**What is needed:** Without skipping anything, print all of the data exactly.

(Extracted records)
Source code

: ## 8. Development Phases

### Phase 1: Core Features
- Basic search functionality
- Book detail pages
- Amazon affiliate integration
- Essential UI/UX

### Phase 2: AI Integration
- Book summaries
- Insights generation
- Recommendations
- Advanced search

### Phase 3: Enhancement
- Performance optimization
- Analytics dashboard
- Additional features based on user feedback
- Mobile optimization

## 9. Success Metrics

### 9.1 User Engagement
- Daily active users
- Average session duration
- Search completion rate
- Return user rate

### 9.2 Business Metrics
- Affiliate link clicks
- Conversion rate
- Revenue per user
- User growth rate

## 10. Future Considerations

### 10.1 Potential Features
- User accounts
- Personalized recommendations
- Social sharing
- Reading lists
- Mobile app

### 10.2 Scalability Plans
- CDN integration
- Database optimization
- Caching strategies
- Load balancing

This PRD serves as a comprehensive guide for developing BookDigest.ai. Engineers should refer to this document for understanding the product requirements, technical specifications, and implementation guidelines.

**Response area:**
Source code

: ## 8. Development Phases

### Phase 1: Core Features
- Basic search functionality
- Book detail pages
- Amazon affiliate integration
- Essential UI/UX

### Phase 2: AI Integration
- Book summaries
- Insights generation
- Recommendations
- Advanced search

### Phase 3: Enhancement
- Performance optimization
- Analytics dashboard
- Additional features based on user feedback
- Mobile optimization

## 9. Success Metrics

### 9.1 User Engagement
- Daily active users
- Average session duration
- Search completion rate
- Return user rate

### 9.2 Business Metrics
- Affiliate link clicks
- Conversion rate
- Revenue per user
- User growth rate

## 10. Future Considerations

### 10.1 Potential Features
- User accounts
- Personalized recommendations
- Social sharing
- Reading lists
- Mobile app

### 10.2 Scalability Plans
- CDN integration
- Database optimization
- Caching strategies
- Load balancing

This PRD serves as a comprehensive guide for developing BookDigest.ai. Engineers should refer to this document for understanding the product requirements, technical specifications, and implementation guidelines.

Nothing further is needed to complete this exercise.